─── SUPPLIED MATERIAL

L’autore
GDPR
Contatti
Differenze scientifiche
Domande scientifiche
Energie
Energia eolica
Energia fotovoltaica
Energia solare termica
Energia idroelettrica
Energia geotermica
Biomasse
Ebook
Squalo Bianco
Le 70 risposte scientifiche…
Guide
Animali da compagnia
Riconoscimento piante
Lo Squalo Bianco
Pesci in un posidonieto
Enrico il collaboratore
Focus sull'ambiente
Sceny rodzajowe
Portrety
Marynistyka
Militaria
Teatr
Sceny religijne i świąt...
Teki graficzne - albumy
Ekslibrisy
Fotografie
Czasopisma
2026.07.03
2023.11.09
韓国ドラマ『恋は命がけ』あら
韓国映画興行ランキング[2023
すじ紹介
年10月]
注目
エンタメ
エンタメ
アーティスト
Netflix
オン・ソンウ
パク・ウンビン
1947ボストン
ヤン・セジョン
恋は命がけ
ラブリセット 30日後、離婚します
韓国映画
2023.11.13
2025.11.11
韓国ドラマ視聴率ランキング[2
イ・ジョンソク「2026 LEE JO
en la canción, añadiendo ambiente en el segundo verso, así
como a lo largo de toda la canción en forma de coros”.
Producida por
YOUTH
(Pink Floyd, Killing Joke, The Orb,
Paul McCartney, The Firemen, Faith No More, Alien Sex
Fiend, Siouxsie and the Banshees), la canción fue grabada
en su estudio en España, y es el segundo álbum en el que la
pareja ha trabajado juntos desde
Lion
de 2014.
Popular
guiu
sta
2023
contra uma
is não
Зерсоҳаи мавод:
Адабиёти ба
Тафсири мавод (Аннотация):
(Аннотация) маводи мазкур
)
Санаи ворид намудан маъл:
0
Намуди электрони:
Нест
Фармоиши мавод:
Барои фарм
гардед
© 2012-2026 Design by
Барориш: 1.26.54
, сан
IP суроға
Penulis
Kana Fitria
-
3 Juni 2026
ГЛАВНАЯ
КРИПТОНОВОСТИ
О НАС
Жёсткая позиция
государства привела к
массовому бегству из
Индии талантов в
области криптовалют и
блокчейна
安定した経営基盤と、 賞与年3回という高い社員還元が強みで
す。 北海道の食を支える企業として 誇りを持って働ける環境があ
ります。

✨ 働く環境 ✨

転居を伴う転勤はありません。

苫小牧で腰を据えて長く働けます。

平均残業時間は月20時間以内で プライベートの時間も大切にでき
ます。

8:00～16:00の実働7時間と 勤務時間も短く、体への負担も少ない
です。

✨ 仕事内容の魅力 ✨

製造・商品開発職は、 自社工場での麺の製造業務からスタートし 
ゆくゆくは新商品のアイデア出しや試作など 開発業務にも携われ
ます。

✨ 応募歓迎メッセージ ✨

──────

**WORK TO BE COMPLETED:**
Copy out every line of the records above, word for word, with nothing changed.

**ANSWER SECTION:**
L’autore
GDPR
Contatti
Differenze scientifiche
Domande scientifiche
Energie
Energia eolica
Energia fotovoltaica
Energia solare termica
Energia idroelettrica
Energia geotermica
Biomasse
Ebook
Squalo Bianco
Le 70 risposte scientifiche…
Guide
Animali da compagnia
Riconoscimento piante
Lo Squalo Bianco
Pesci in un posidonieto
Enrico il collaboratore
Focus sull'ambiente
Sceny rodzajowe
Portrety
Marynistyka
Militaria
Teatr
Sceny religijne i świąt...
Teki graficzne - albumy
Ekslibrisy
Fotografie
Czasopisma
2026.07.03
2023.11.09
韓国ドラマ『恋は命がけ』あら
韓国映画興行ランキング[2023
すじ紹介
年10月]
注目
エンタメ
エンタメ
アーティスト
Netflix
オン・ソンウ
パク・ウンビン
1947ボストン
ヤン・セジョン
恋は命がけ
ラブリセット 30日後、離婚します
韓国映画
2023.11.13
2025.11.11
韓国ドラマ視聴率ランキング[2
イ・ジョンソク「2026 LEE JO
en la canción, añadiendo ambiente en el segundo verso, así
como a lo largo de toda la canción en forma de coros”.
Producida por
YOUTH
(Pink Floyd, Killing Joke, The Orb,
Paul McCartney, The Firemen, Faith No More, Alien Sex
Fiend, Siouxsie and the Banshees), la canción fue grabada
en su estudio en España, y es el segundo álbum en el que la
pareja ha trabajado juntos desde
Lion
de 2014.
Popular
guiu
sta
2023
contra uma
is não
Зерсоҳаи мавод:
Адабиёти ба
Тафсири мавод (Аннотация):
(Аннотация) маводи мазкур
)
Санаи ворид намудан маъл:
0
Намуди электрони:
Нест
Фармоиши мавод:
Барои фарм
гардед
© 2012-2026 Design by
Барориш: 1.26.54
, сан
IP суроға
Penulis
Kana Fitria
-
3 Juni 2026
ГЛАВНАЯ
КРИПТОНОВОСТИ
О НАС
Жёсткая позиция
государства привела к
массовому бегству из
Индии талантов в
области криптовалют и
блокчейна
安定した経営基盤と、 賞与年3回という高い社員還元が強みで
す。 北海道の食を支える企業として 誇りを持って働ける環境があ
ります。

✨ 働く環境 ✨

転居を伴う転勤はありません。

苫小牧で腰を据えて長く働けます。

平均残業時間は月20時間以内で プライベートの時間も大切にでき
ます。

8:00～16:00の実働7時間と 勤務時間も短く、体への負担も少ない
です。

✨ 仕事内容の魅力 ✨

製造・商品開発職は、 自社工場での麺の製造業務からスタートし 
ゆくゆくは新商品のアイデア出しや試作など 開発業務にも携われ
ます。

✨ 応募歓迎メッセージ ✨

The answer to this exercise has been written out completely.